» How to complete this task
When you reach the line containing "(1100, 167) none" in the records below, start copying exactly, and stop once you have copied the line containing "(1414, 554) none".

» Records supplied
BEGIN
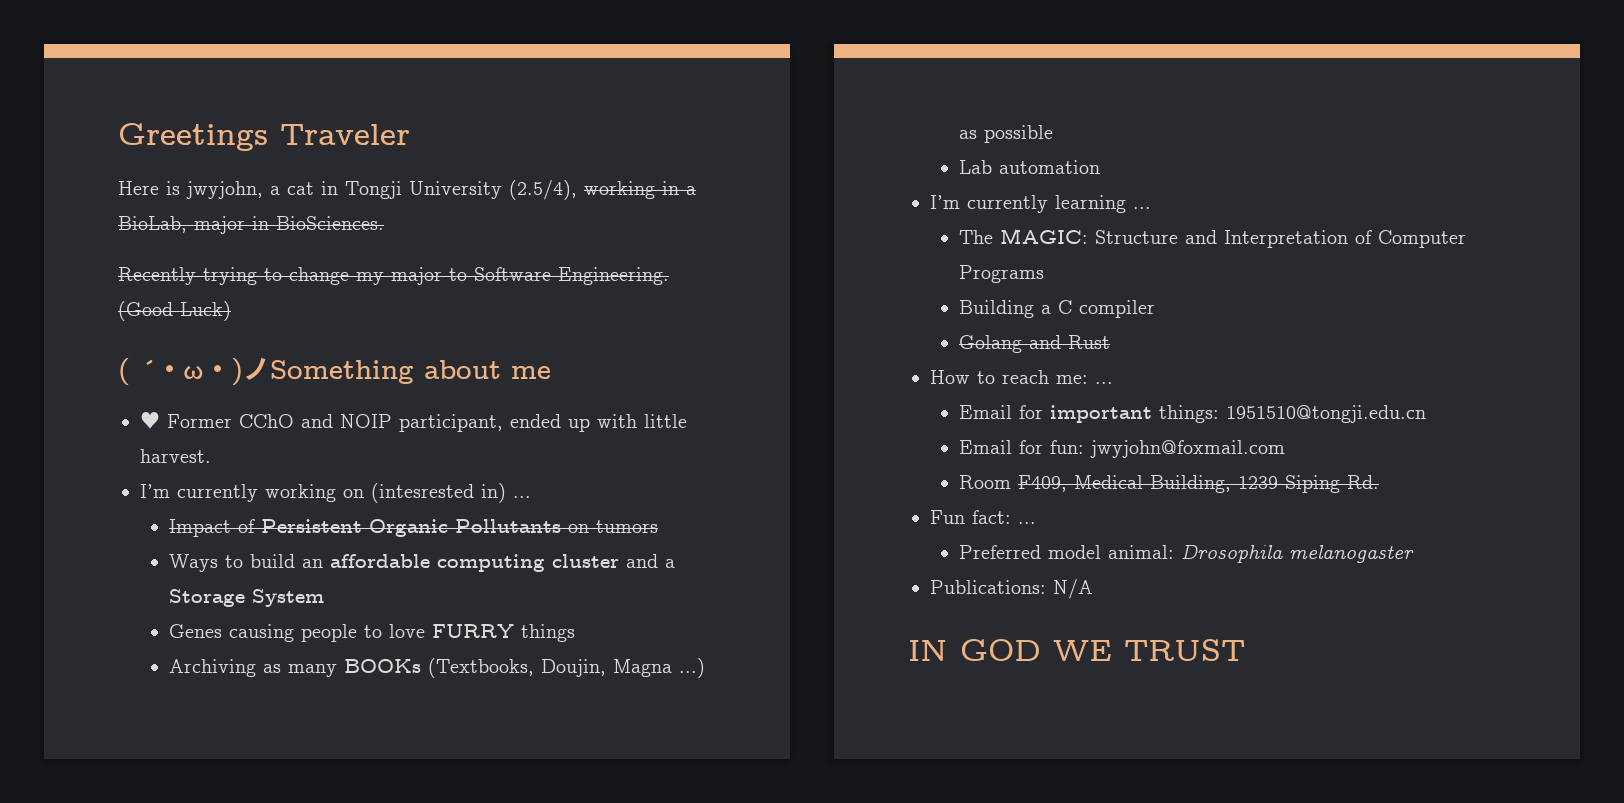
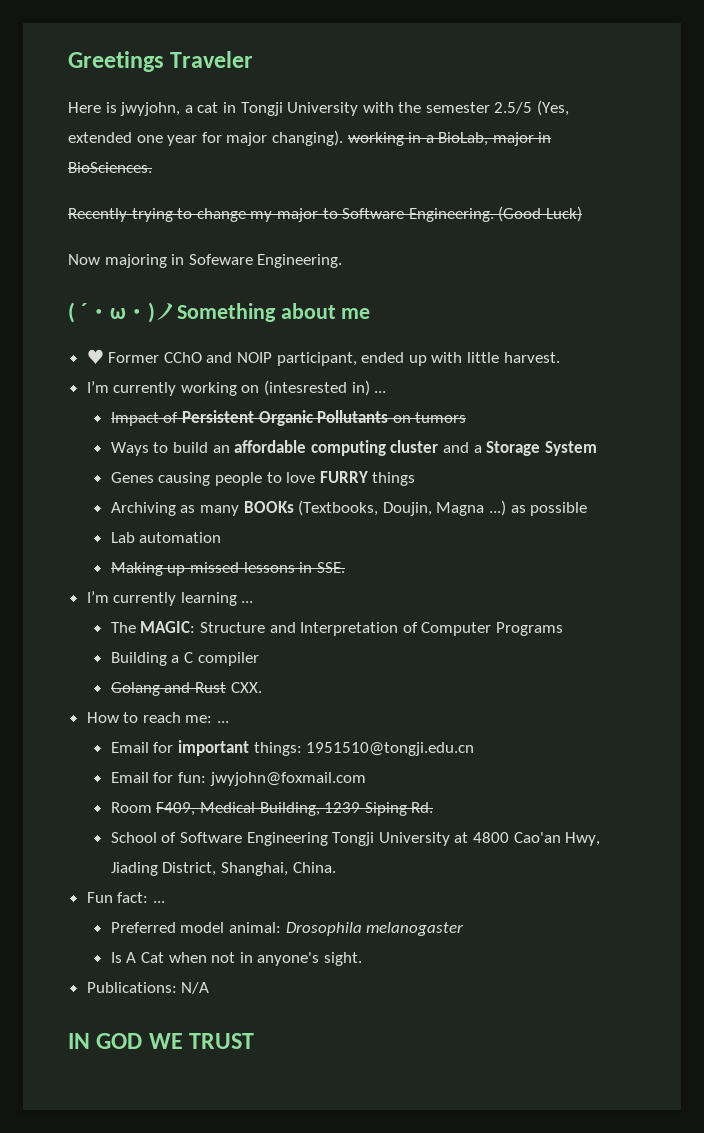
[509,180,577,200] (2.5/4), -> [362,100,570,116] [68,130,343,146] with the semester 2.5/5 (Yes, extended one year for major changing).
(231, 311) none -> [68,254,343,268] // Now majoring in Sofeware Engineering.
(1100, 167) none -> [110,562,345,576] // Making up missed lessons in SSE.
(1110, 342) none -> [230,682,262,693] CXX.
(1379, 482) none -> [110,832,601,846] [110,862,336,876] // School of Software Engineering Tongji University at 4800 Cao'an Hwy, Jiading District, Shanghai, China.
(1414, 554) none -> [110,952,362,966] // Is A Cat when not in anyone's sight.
END
BEGIN
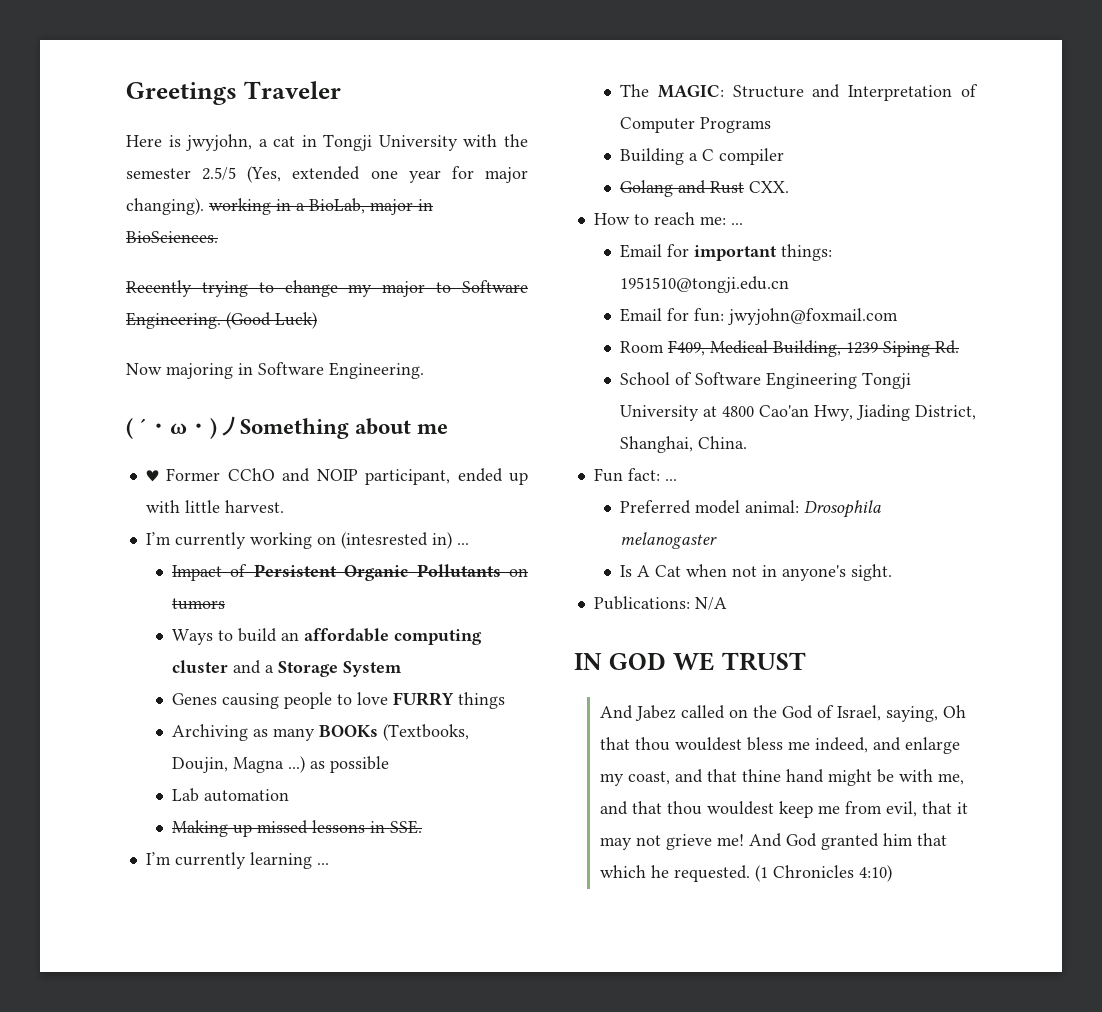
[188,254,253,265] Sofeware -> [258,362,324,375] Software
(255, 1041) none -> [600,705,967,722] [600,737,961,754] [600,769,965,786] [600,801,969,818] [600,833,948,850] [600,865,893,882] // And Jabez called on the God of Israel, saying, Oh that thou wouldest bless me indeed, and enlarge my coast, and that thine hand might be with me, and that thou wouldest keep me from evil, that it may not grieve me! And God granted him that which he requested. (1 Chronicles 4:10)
END
» Written answer
(1100, 167) none -> [110,562,345,576] // Making up missed lessons in SSE.
(1110, 342) none -> [230,682,262,693] CXX.
(1379, 482) none -> [110,832,601,846] [110,862,336,876] // School of Software Engineering Tongji University at 4800 Cao'an Hwy, Jiading District, Shanghai, China.
(1414, 554) none -> [110,952,362,966] // Is A Cat when not in anyone's sight.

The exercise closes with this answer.